Compute forward on every variation of my inputs, to get my backward


I am implementing a new energy-based model. My input is sequential and categorical (with a small number of categories). Right now my simple forward map every sequence to a real number. Unfortunately, I want to compute something complicated, a pseudolikelihood.
To do so I need for every sequence to compute the forward of every sequence which are different by one element from my input sequence, then use these values to renormalize with a softmax for every position.

Mainly my question is the following: How to create a function which for every element in my batch will create a temporary batch of all the variation of my sequence so that I can apply my energy computation + renormalization. It is a kind of “sub_batch” for every element in the batch.

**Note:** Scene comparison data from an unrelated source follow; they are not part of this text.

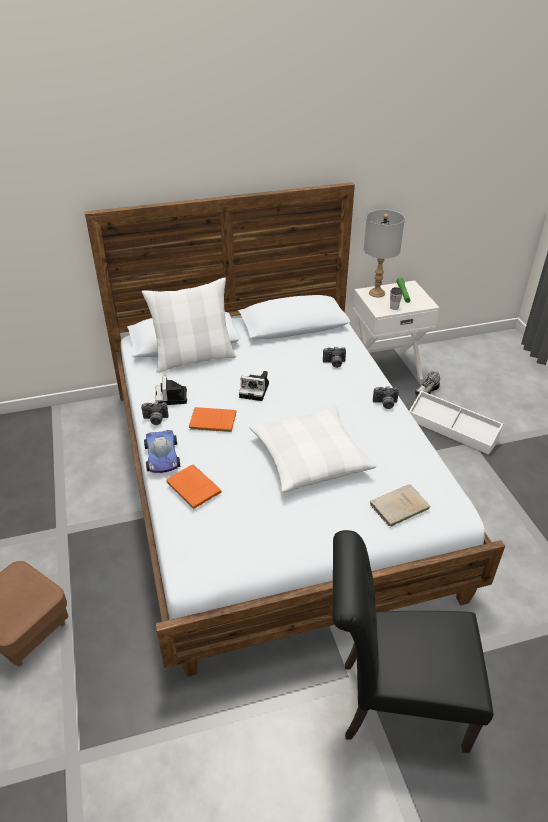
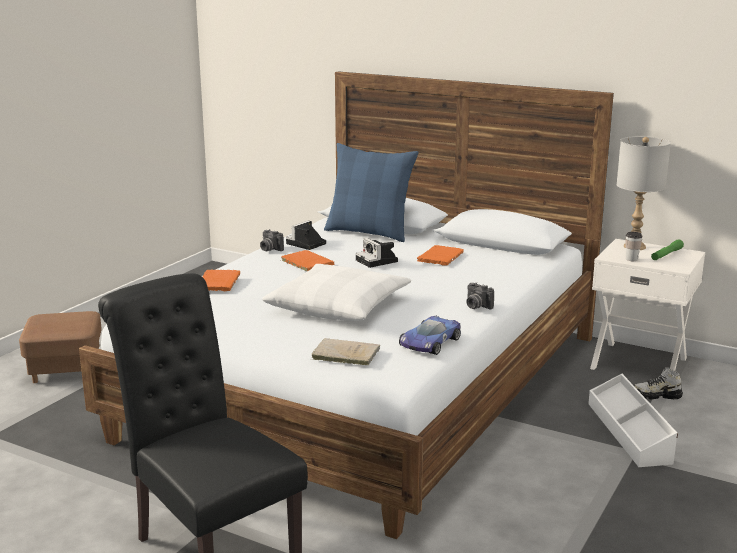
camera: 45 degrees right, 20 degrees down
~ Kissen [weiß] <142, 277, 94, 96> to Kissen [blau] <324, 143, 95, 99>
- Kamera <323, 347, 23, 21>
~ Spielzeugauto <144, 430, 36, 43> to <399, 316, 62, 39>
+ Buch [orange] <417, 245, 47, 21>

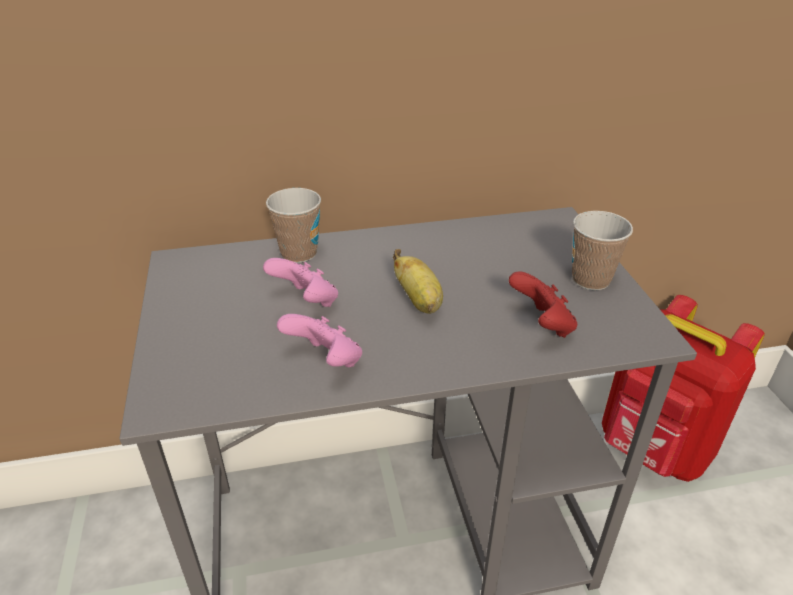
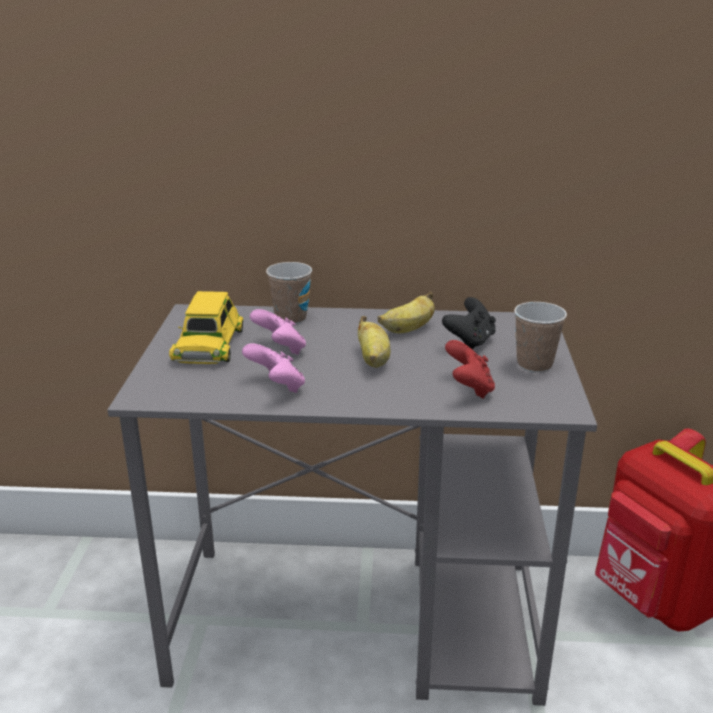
camera: 15 degrees right, 10 degrees down
+ Spielzeugauto [gelb] <169, 291, 74, 73>
+ Banane <378, 292, 57, 41>
+ Gamepad [schwarz] <442, 297, 54, 53>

Here is a simple numpy implementation of how I would do it in basic numpy with for loops:

energy_variation = np.zeros(batch_size, sequence_length, number_categories)
for seq_index in range(batch_size):
    seq = batch[seq_index]
    for i in range(sequence_length):
        for cat in range(number_categories):
            temposeq = copy(seq)
            temposeq[i] = cat
            energy_variation[seq_index, i , cat] = self.forward(temposeq)
        energy_variation[seq_index, i , :] = softmax(energy_variation[seq_index, i , :])

Btw my loss is computed on the results of some value of this energy_variation matrix, meaning it needs to backpropagate through all the forward pass.

Mainly how can I do something efficient in Pytorch for this problem.